Yang tidak kalah penting untuk menjadi perhatian saya adalah kondisi tangan saya yang mudah berkeringat. Saya merasa agak risih ketika harus mengetik di layar sentuh. Layarnya akan cepat kotor. Intinya adalah kenyamanan. Soal layar yang tidak terlalu besar, tidak begitu soal. Saya belum membutuhkan layar yang lebar. Untuk ngeblog saya lebih suka menggunakan laptop. Main game juga jarang, paling keponakan saya yang suka main game di hape.
Bukan, saya bukan mau pamer hape. Lagi pula saya yakin banyak pembaca blog ini yang hapenya jauh lebih bagus lagi. Saya hanya ingin berbagi tentang bagaimana pentingnya menentukan prioritas. Bagi saya, hape ini sudah cukup. Fitur-fiturnya sudah bisa memenuhi kebutuhan-kebutuhan saya. Mungkin bagi orang lain belum. Tapi itu hal yang wajar. Setiap orang pasti mempunyai prioritas kebutuhan yang berbeda-beda.
Misalnya ada orang yang prioritasnya adalah berkeluarga. Ada pula yang prioritasnya lebih ke karir. Ingin karirnya naik dulu, sebelum berkeluarga. Tidak ada yang lebih baik karena semuanya tergantung kepada prioritas masing-masing, yang sudah direncanakan dengan matang.
Sering kali kita terpengaruh orang lain. Orang lain mempunyai A, kita juga ingin A. Padahal kita tidak terlalu membutuhkannya. Pun ketika orang lain mempunyai B, kita justru mengeritiknya karena kita belum atau tidak membutuhkan B. Padahal orang itu memang benar-benar membutuhkan B, tidak seperti kita.

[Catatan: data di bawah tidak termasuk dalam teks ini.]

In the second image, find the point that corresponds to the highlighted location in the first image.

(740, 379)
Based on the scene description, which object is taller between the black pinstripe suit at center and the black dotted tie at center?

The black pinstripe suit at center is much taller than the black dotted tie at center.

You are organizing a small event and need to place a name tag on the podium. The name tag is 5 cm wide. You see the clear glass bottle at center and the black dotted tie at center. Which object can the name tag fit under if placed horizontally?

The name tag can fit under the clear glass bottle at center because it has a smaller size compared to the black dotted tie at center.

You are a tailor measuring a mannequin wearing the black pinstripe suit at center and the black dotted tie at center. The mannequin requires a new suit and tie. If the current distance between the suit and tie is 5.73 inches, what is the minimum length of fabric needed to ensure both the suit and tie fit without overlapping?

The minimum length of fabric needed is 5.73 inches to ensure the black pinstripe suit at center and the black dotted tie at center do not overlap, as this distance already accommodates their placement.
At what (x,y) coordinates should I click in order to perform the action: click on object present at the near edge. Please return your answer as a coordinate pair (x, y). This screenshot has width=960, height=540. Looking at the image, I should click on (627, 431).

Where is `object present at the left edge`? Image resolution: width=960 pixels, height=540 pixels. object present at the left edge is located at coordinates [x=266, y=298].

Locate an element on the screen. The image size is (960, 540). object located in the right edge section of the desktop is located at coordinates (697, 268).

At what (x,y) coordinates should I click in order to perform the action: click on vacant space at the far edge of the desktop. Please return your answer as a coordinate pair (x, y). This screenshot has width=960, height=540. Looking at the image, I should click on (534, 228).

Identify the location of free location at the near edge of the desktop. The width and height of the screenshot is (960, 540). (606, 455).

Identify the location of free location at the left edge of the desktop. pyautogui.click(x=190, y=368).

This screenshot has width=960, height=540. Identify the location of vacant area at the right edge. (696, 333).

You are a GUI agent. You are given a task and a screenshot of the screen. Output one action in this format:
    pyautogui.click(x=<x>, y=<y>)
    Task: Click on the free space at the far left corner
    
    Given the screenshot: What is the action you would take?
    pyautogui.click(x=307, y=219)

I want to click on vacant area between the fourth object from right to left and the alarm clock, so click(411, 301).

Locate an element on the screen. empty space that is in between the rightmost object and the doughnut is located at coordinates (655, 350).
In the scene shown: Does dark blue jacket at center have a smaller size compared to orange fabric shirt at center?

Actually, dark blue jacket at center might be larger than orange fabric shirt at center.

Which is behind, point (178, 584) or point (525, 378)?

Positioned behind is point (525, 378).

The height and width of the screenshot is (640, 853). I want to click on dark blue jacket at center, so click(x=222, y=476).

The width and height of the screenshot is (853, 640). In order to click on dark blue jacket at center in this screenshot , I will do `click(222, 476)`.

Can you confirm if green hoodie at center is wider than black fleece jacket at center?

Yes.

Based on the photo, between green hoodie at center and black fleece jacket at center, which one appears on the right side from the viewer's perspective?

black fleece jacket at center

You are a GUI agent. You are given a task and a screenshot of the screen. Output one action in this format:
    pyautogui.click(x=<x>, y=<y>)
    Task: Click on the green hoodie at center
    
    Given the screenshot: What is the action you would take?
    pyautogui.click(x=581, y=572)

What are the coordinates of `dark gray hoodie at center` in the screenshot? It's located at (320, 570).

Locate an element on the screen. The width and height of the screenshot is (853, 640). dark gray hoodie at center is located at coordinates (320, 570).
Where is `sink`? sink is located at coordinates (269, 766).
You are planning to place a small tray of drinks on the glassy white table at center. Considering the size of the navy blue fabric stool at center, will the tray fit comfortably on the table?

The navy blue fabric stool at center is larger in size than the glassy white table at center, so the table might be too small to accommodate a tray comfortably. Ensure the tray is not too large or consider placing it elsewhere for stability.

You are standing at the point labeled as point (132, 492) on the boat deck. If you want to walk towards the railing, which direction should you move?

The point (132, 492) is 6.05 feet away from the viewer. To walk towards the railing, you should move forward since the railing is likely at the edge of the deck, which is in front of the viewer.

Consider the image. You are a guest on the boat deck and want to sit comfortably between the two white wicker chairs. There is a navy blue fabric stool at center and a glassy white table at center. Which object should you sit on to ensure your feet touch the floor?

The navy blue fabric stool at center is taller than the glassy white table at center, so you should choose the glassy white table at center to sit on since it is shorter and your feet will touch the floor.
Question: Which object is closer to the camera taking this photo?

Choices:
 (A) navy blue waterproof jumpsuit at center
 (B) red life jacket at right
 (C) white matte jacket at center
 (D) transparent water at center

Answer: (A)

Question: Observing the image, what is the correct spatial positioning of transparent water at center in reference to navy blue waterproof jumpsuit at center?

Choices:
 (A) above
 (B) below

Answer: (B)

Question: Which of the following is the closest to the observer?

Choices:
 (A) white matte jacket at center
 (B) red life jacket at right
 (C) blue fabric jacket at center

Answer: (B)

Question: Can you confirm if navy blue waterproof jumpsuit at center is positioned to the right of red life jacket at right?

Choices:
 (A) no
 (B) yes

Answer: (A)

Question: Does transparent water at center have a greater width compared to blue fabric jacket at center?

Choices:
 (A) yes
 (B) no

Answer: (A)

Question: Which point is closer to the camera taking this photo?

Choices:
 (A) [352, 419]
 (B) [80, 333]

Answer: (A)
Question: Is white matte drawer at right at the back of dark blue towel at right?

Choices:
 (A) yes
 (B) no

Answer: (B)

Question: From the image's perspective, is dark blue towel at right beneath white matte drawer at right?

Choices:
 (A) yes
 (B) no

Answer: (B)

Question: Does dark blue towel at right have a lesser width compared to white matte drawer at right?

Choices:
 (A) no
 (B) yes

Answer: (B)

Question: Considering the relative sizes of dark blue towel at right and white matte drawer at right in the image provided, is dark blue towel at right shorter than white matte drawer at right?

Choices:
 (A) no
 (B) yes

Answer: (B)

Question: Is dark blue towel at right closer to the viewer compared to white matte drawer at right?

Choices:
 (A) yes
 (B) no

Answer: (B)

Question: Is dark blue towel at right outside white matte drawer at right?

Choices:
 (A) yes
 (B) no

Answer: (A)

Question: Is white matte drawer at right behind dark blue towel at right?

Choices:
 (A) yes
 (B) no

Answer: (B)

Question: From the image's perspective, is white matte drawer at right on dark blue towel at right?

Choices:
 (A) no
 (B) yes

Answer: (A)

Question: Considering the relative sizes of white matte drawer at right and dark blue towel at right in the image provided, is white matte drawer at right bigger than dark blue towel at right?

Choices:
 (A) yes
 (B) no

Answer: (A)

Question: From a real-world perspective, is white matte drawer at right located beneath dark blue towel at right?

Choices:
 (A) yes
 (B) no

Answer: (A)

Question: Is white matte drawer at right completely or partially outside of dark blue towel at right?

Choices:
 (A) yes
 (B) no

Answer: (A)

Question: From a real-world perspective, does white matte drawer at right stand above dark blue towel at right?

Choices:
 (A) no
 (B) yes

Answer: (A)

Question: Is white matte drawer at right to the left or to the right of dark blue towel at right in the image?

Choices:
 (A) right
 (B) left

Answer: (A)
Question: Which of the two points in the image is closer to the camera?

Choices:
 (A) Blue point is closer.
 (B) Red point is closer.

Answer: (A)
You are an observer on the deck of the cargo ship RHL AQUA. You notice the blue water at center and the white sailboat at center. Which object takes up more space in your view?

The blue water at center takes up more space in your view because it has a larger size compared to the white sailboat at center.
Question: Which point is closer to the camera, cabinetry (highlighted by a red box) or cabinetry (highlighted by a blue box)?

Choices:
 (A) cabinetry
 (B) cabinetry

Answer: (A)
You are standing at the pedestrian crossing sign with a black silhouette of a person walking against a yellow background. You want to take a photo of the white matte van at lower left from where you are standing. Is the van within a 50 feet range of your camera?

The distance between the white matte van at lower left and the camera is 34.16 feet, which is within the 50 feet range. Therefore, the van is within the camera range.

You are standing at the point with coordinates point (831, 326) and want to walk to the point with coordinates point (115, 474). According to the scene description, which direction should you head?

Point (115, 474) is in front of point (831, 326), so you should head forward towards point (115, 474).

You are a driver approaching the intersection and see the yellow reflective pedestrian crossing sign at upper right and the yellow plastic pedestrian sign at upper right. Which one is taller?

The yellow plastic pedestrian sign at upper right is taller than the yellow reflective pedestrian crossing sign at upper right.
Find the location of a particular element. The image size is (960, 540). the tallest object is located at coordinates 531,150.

Tetaplah fokus pada apa yang telah kita rencanakan dan telah kita susun skala prioritasnya. Jangan mudah terpengaruh orang lain. Apa yang orang lain butuhkan belum tentu kita membutuhkannya. Pun sebaliknya. Apa yang kita butuhkan belum tentu orang lain membutuhkannya. Terkadang, kita perlu untuk menjadi Katak Tuli.